The c# version is calling only 4 methods and in C# you obviously have to declare the types.
It’s the difference between declarative style versus imperative that I wanted to highlight, obviously Python is more compact than C#, but written in that way it becomes more verbose and more difficult to read and write.
Write something like that in Lisp and let’s see how it compares.
We build a function which gets the file as a string, then tokenizes non-space-character chunks out of it, which are then group-reduced to a histogram hash. We pass the filespec to this function.
I posted this yesterday but deleted it, because grandparent's point wasn't about code golfing but just comparing Lisp and Python syntax.
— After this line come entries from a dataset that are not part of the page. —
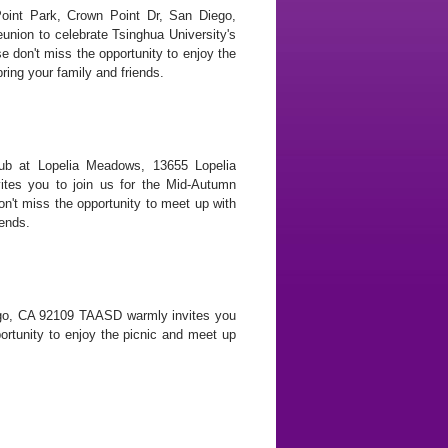
oint Park, Crown Point Dr, San Diego,
union to celebrate Tsinghua University's
e don't miss the opportunity to enjoy the
ring your family and friends.
ub at Lopelia Meadows, 13655 Lopelia
es you to join us for the Mid-Autumn
on't miss the opportunity to meet up with
iends.
ego, CA 92109 TAASD warmly invites you
portunity to enjoy the picnic and meet up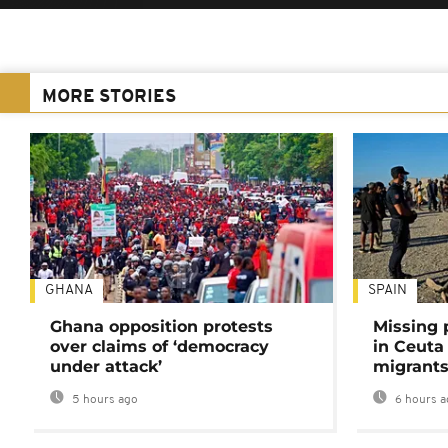
MORE STORIES
GHANA
SPAIN
Ghana opposition protests
Missing 
over claims of ‘democracy
in Ceuta 
under attack’
migrants
5 hours ago
6 hours a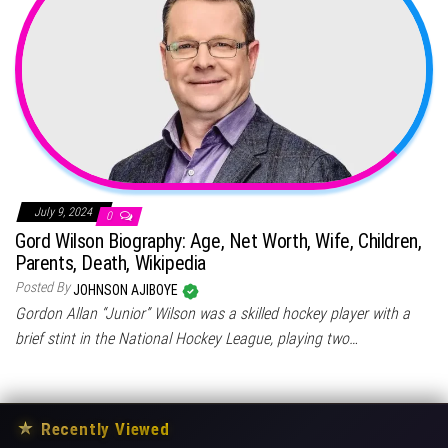
July 9, 2024
0
Gord Wilson Biography: Age, Net Worth, Wife, Children,
Parents, Death, Wikipedia
Posted By
JOHNSON AJIBOYE
Gordon Allan “Junior” Wilson was a skilled hockey player with a
brief stint in the National Hockey League, playing two…
★
Recently Viewed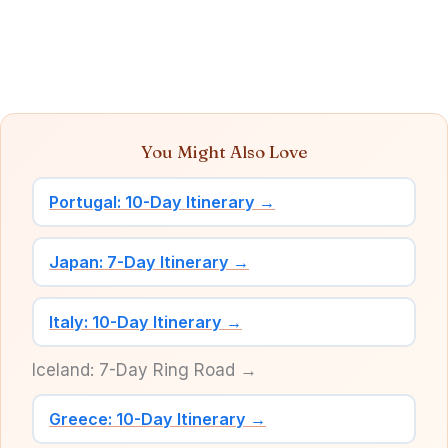
You Might Also Love
Portugal: 10-Day Itinerary →
Japan: 7-Day Itinerary →
Italy: 10-Day Itinerary →
Iceland: 7-Day Ring Road →
Greece: 10-Day Itinerary →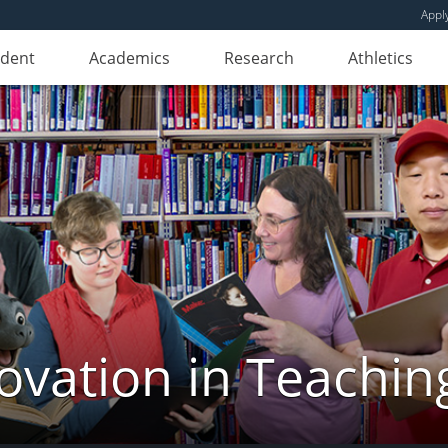
Appl
udent
Academics
Research
Athletics
novation in Teachin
There is a group-by function in TXR Lisp, but group-reduce is more efficient, because by using it we avoid building the group lists and counting. It's something I invented. Basically it performs multiple left folds in parallel, using the entries in a hash as multiple accumulators. Items from the sequence are hashed to their respective accumulator entry and injected through it. 0 is the initial value for the accumulator when it doesn't exist, functioning exactly like the initial value in a regular fold. (do inc @1) expands to a function which just increments its left argument (the accumulator) and returns it. We cannot use succ because it takes exactly one argument.
group-reduce has an added flexibility in that it doesn't construct a new hash, but takes an existing one as an argument. This adds the (hash) verbosity to the code, since we have to construct the hash ourselves. But with that we could run multiple successive group-reduce jobs that go into the same hash table. Also, the function is spared from having to provide a way to pass through hash arguments for different kinds of hash tables with different options.
The identity argument is needed because group-reduce takes a function that projects the items to keys; in this case the items themselves are the keys so we use identity.
Here is an interactive gist of how to solve the problem succinctly using group-by and then counting lengths:
This is the TXR Lisp interactive listener of TXR 198.
Quit with :quit or Ctrl-D on empty line. Ctrl-X ? for cheatsheet.
1> [group-by identity '(1 2 2 2 3 3 3 3 3 4 4)]
#H(() (1 (1)) (2 (2 2 2)) (3 (3 3 3 3 3)) (4 (4 4)))
2> [hash-update *1 len]
#H(() (1 1) (2 3) (3 5) (4 2))
Easy to follow, and brief, but wastefully conses up lists just for the sake of obtaining their lengths.
> verbose and painful to understand.
Doesn't seem honest. I don't know Python, yet I can understand what that is doing, and might even be able to spot a logic error, if it had one (though not some issue of syntax).